燕京城,某分區警察局的最高辦公室內,遲家雙少一個證翹著二郎腿坐在局長的位子上,另一個坐在對面的沙發上,遲家耀性格比遲勇稍微能沉斂一些,倒沒過多的表現出二世祖的那股子驕橫跋扈,對待站在一旁唯唯諾諾的警察局局長張德彪留了幾分面子,遲勇則沒他堂哥這份胸懷度量,坐在那局長的位子上,一個勁兒的沖張德彪施加壓力,吵吵道“趕緊把那個小子給我處理了,先派些人上去揍他一頓,他不是敢襲警么,揍他也符合王法”
在遲家雙少面前,張德彪這個平時還算頗有社會地位的燕京轄區警察局局長也只有夾著尾巴做人的份兒,遲家在燕京城里的勢力也就是算是個二流家族,但可不要小瞧了這二流家族,燕京城里的二流家族,放在華夏任何的一個城市里,都可以比的上一流家族,遲家不光在經商上頗有建樹,官場上也是占了一席之地,可以說遲家隨便找出個當官的來,都足以捏死張德彪。
這張德彪也不傻,如果說遲家這雙少只是讓他整一個普普通通的小流氓什么的,他肯定一點都不帶猶豫的,關鍵是四名派出去的手下回來反應過,那男的身手了得,那女的也是打了電話給家里人說是要來警察局要人。

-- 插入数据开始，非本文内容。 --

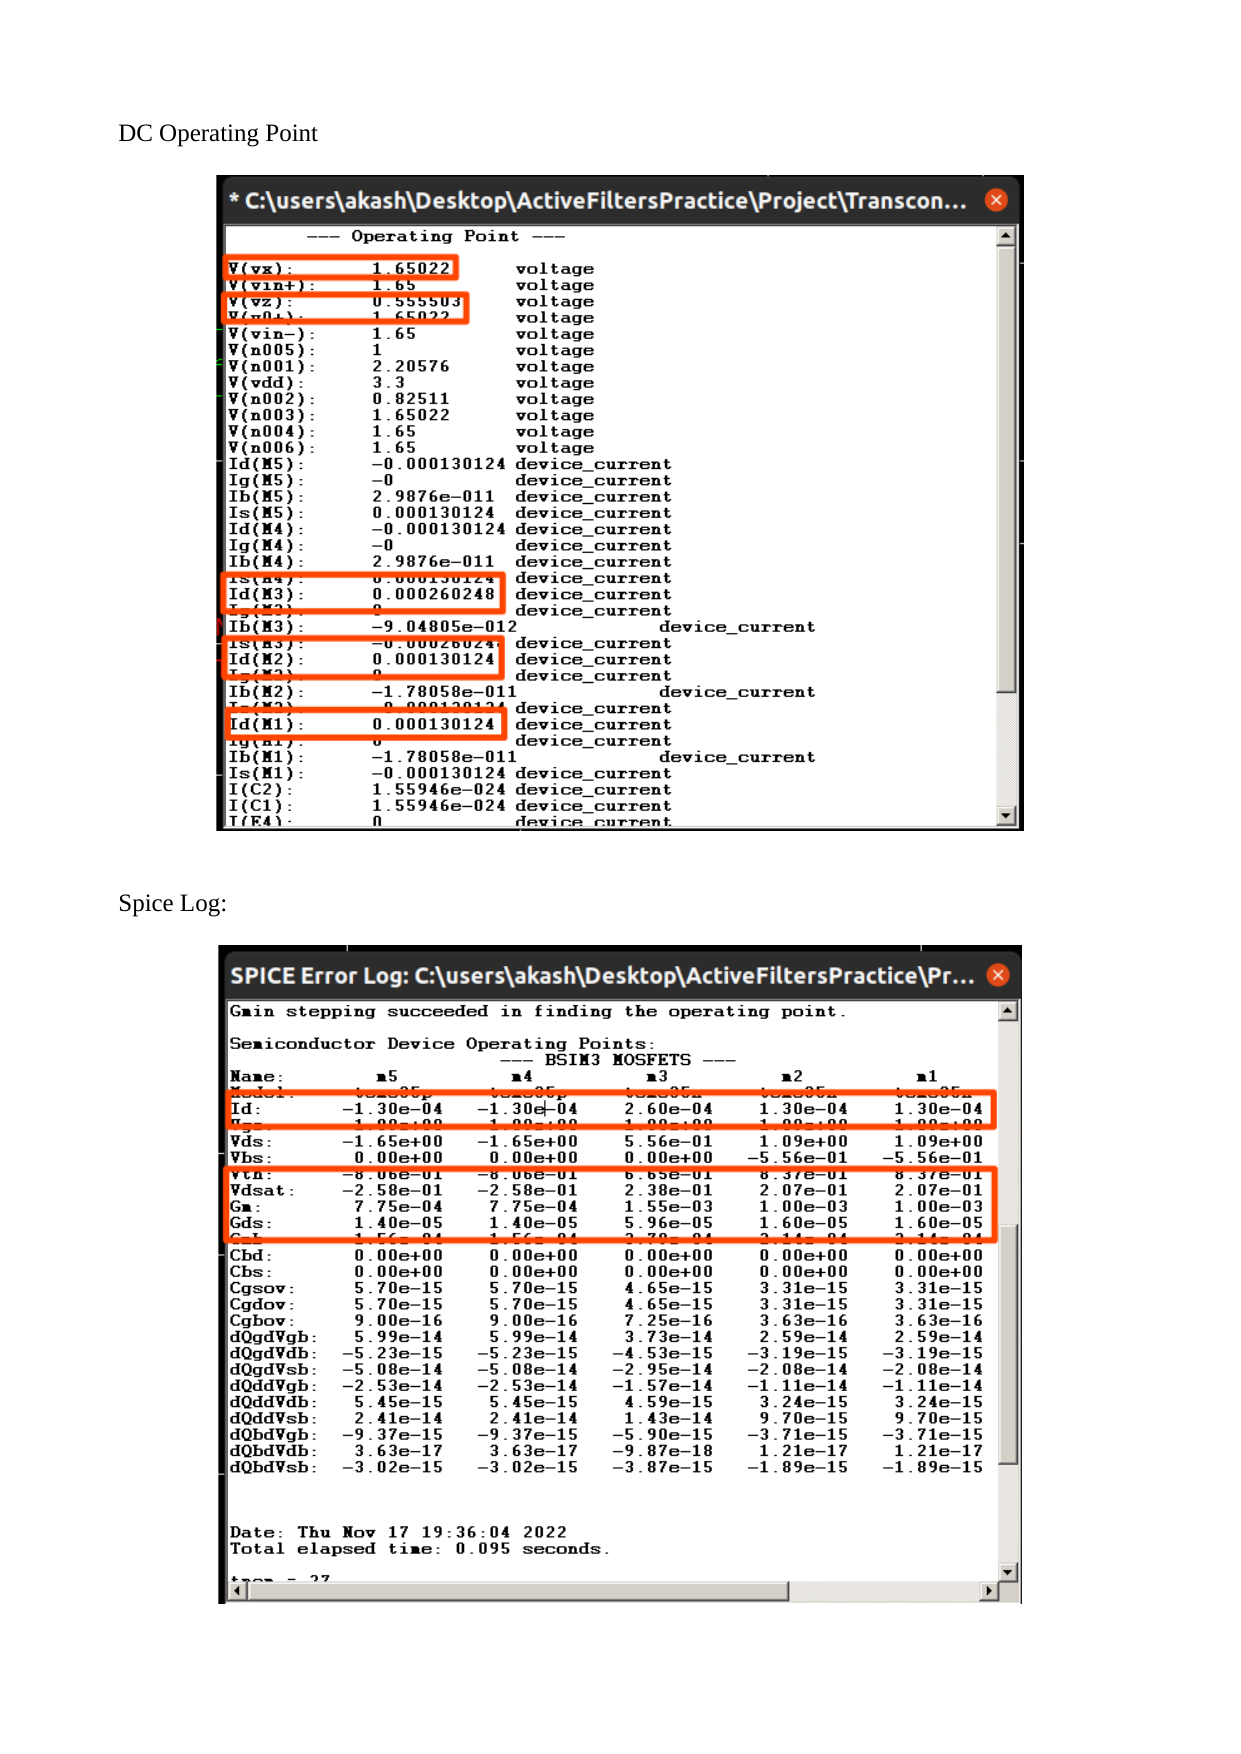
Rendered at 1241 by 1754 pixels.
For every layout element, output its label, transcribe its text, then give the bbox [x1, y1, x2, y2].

picture [216, 175, 1024, 831]
text Spice Log: [118, 888, 1122, 917]
picture [218, 945, 1022, 1604]
text DC Operating Point [118, 118, 1122, 147]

身手了得,張德彪倒不怎么在乎,想當初他也是軍人出身,在部隊里沒少見識過身手好的,想當年他也算是打架的一把好手,要是不在軍隊里表現突出,堂堂燕京城里的轄區警察局局長的香餑餑也不可能落在他的手上,他更在乎的是那個女的,能打電話給家里讓家里人來警察局要人的,必定是有來頭的。
張德彪一直在拖,拖延時間等有人主動找上來,常言道知己知彼方能百戰百勝,他是軍人出身自然比常人更懂得這個道理,暫時就一直在這搪塞遲家二少說什么事情都必須要走一個正規的程序,走完程序了才能動手手腳。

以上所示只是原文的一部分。